Lazenby`s ego went to his head. Instant success spoiled him before filming even began. He told Life magazine, which had been given exclusive access to the search for a new 007, this much about his attitude of taking on the role: "I`m looking forward to being Bond for the broads and the bread." The situation became tense and bitter during the filming, with tabloid reports exaggerating some elements of the filming, while other rumors ran rampant that Diana Rigg disliked Lazenby so much that she ate garlic before each scene in which they kissed.
Lazenby received some bad advice that led him to believe that one outing as Bond would be enough to make him an international superstar; a man that didn`t need Bond to get acting roles. Before On Her Majesty`s Secret Service premiere, Lazenby announced to the world that this would be his first and last turn as James Bond. Broccoli cautioned Lazenby to rethink his position; that if he chose this path, Lazenby would never amount to anything of an actor and never get offers beyond "Spaghetti Westerns". Cubby was right.
Lazenby took a year long cruise around the world after `Majesty` debuted, refreshed and ready to get back to work. The only problem was that Lazenby was a cold commodity, and the scripts were definitely not piling up on his agent`s desk.

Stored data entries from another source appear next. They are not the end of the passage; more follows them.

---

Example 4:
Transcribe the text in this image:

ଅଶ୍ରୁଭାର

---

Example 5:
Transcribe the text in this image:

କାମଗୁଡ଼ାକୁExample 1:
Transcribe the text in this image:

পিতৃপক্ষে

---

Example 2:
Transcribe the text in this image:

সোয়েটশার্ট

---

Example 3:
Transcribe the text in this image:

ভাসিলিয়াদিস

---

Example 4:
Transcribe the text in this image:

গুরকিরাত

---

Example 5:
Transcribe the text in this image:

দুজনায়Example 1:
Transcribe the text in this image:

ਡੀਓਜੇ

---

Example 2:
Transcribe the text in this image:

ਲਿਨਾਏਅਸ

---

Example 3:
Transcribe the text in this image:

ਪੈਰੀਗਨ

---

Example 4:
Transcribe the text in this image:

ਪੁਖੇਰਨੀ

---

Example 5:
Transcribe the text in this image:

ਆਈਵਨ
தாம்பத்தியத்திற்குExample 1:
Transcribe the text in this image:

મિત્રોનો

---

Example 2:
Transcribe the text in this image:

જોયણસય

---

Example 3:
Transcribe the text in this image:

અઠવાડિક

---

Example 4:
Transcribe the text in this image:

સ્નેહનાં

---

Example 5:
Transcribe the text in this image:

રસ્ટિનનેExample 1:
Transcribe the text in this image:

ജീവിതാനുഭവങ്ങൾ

In his post-Bond career, Lazenby acted in a few tv movies, soft core porn, and B-grade films. During the early 1970s, Lazenby worked in Hong Kong, and was going to make a film with Bruce Lee right before the actor`s death. He took several years off from show business to race cars and tend to his sick son, who died of brain cancer at 19 years of age. He often attends 007 conventions and has recently moved from Hawaii to Los Angeles to resume his acting career. His most recent notable credits have included a guest appearance on Diagnosis: Murder, and The Pretender, as Jarrod`s father.
Over the years, George Lazenby's portrayal of Bond has been reduced to a trivia answer. Often ignored during TV marathons, On Her Majesty's Secret Service is probably the least known Bond film to date. However, I would like to say up front that I like George Lazenby and his one movie. If he had been given the chance to grow into the role he would have far surpassed Roger Moore as a credible and good James Bond.

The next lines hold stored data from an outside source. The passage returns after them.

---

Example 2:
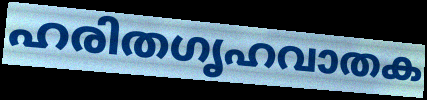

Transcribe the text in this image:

ഹരിതഗൃഹവാതക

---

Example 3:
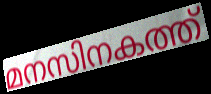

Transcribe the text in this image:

മനസിനകത്ത്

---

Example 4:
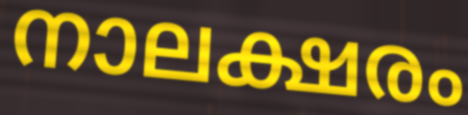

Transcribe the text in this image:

നാലക്ഷരം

Lazenby showed much promise during On Her Majesty's Secret Service. He delivered his lines well and it seemed as though he had the beginnings of a successful characterization of Bond. Hard edged at times, Lazenby also had the ability to turn on his charm as is seen when he seduces Ruby and Nancy in Piz Gloria. He really got the chance to flex his acting muscles during the final scene of the film when he holds his dead wife in his arms and weeps.
As I mentioned earlier, all George Lazenby needed was a few more films to become a truly great James Bond. One needs to look no further than Connery, Moore and Brosnan's first Bond films. All of theirs were rough around the edges and needed some refinement for the character. With time they all got it down to a science. Unfortunately, Lazenby did not have all the time in the world.